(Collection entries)

[Start of section]

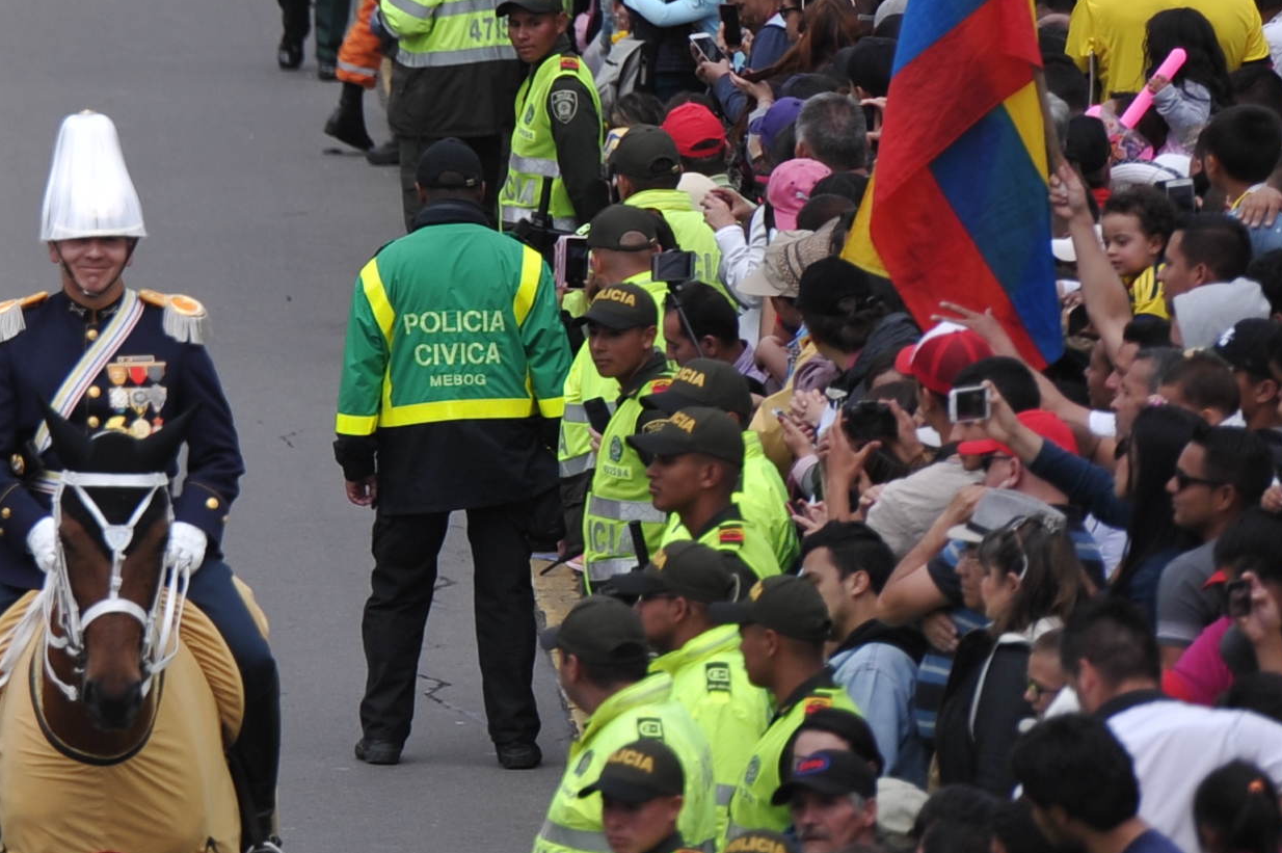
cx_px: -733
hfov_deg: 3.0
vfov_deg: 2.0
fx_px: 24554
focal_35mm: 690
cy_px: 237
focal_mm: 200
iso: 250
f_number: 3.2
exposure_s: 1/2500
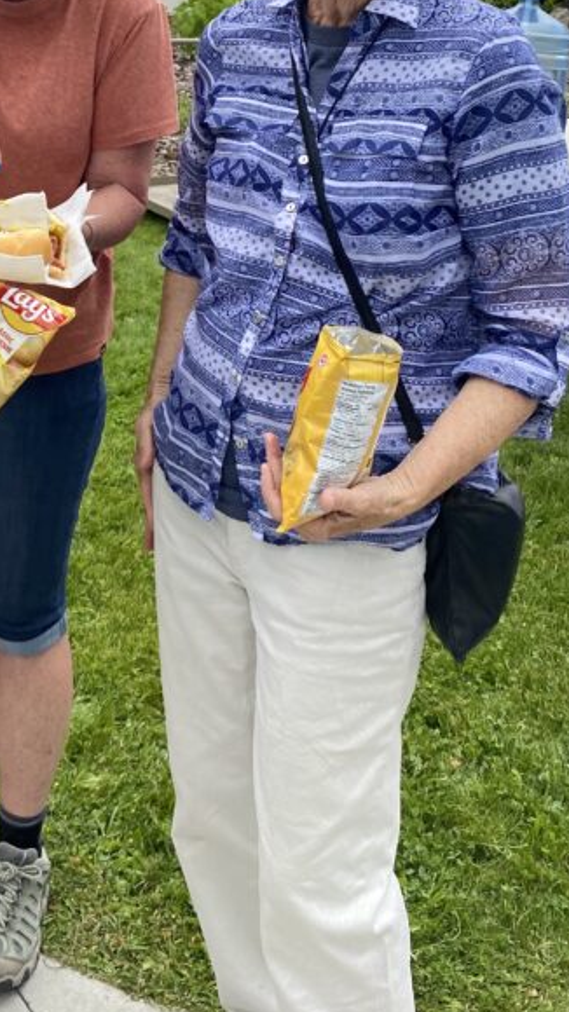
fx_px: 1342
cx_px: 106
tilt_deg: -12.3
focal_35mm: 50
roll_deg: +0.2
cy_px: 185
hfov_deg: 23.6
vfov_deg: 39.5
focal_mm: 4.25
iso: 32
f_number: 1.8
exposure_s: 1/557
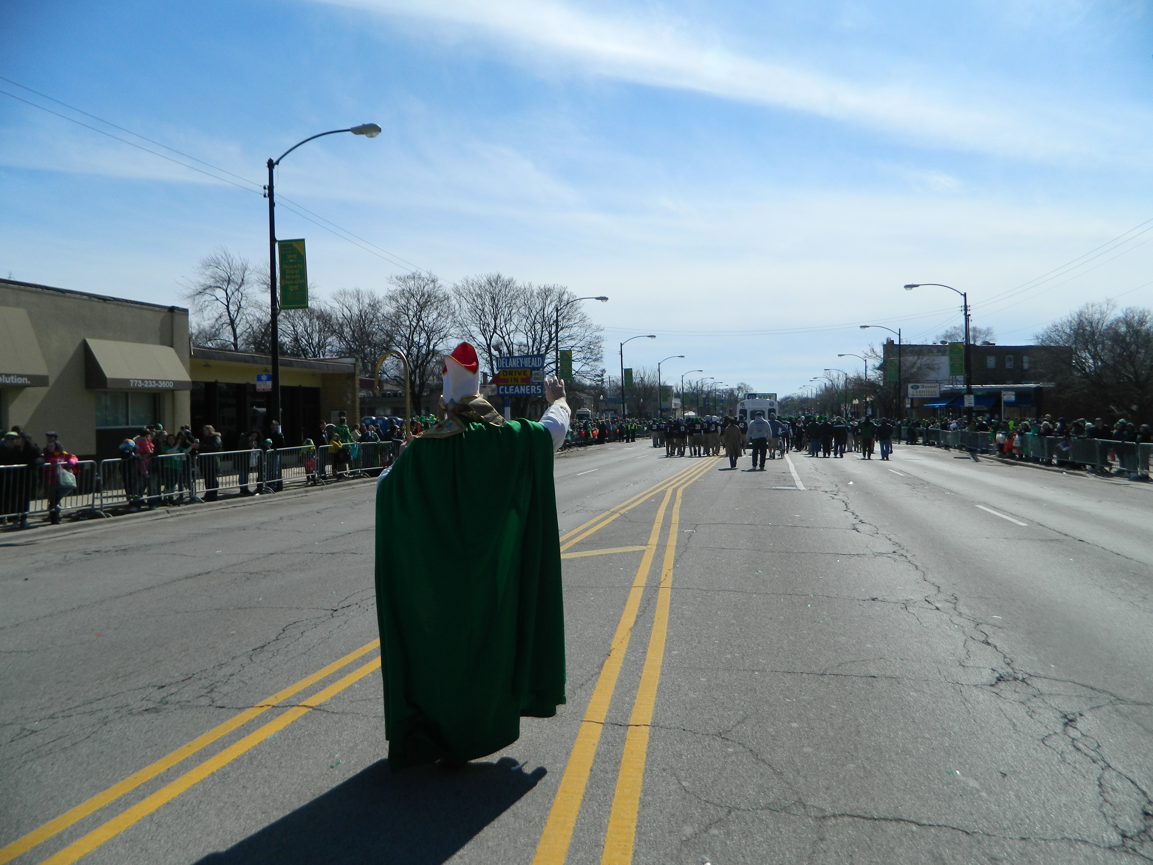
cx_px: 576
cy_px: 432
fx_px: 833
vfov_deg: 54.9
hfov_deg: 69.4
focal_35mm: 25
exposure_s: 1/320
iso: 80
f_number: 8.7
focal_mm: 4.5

[End of section]

• Task to complete: Keep the pictures out of your copy, and repeat every entry above exactly.

• Solution to this problem:
cx_px: -733
hfov_deg: 3.0
vfov_deg: 2.0
fx_px: 24554
focal_35mm: 690
cy_px: 237
focal_mm: 200
iso: 250
f_number: 3.2
exposure_s: 1/2500
fx_px: 1342
cx_px: 106
tilt_deg: -12.3
focal_35mm: 50
roll_deg: +0.2
cy_px: 185
hfov_deg: 23.6
vfov_deg: 39.5
focal_mm: 4.25
iso: 32
f_number: 1.8
exposure_s: 1/557
cx_px: 576
cy_px: 432
fx_px: 833
vfov_deg: 54.9
hfov_deg: 69.4
focal_35mm: 25
exposure_s: 1/320
iso: 80
f_number: 8.7
focal_mm: 4.5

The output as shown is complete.